New year, Old Traditions

On celebrating the new year, with all the promises it brings, let’s dive into how this tradition started in the first place!

By Samyarup Chowdhury

info@thearabianstories.com

Friday, December 30, 2022

Celebrations to mark the beginning of a new year have been around for thousands of years. While in some places these celebrations were an opportunity for people to get together, eat, drink, and have fun, in other areas, the New Year celebrations were linked to the land or astronomical events. For instance, the beginning of the year in Egypt coincided with when the River Nile flooded, which generally happened when the star Sirius rose. Similarly, the Persians and Phoenicians started their new year at the spring equinox, which is around 20 March when the Sun shines more or less directly on the equator and the length of the night and the day are almost the same.

However, the earliest recorded celebration of a new year was around 4,000 years ago in the city of Babylon in ancient Mesopotamia. The Babylonians held their celebrations on the first new moon after the spring equinox and called this festival Akitu (which comes from the word the Sumerians used for barley), which involved a different ritual on each of the 11 days that the celebration lasted. During the celebrations, statues of the gods were carried through the streets of the city, making Babylonians believe that their world had been cleaned to prepare for the new year and a new spring.

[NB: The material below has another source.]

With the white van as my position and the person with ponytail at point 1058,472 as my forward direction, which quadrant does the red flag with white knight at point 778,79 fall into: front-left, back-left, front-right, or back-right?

But the shift towards celebrating New Year’s Eve on 31st December and New Year on 1st January came much later, during the reign of the Roman Monarch Julius Caesar. The Julian Calendar was the first to decree the 1st of January as the first day of the year. The early Roman calendar, created by Romulus, the founder of Rome, in the eighth century B.C., consisted of 10 months and 304 days, with each new year beginning at the vernal equinox. The months of Januarius and Februarius were added later by the Roman king Numa Pompilius. However, the calendar soon fell out of sync with the sun, and in order to realign the Roman calendar, Julius Caesar, the then Monarch, consulted the most prominent astronomers and mathematicians and added 90 extra days to the year 46 B.C. when he introduced his new Julian calendar, which closely resembles the more modern Gregorian calendar that most countries use today. As part of his reform, Caesar instituted January 1 as the first day of the year, partly to honor the month’s namesake: Janus, the Roman god of beginnings.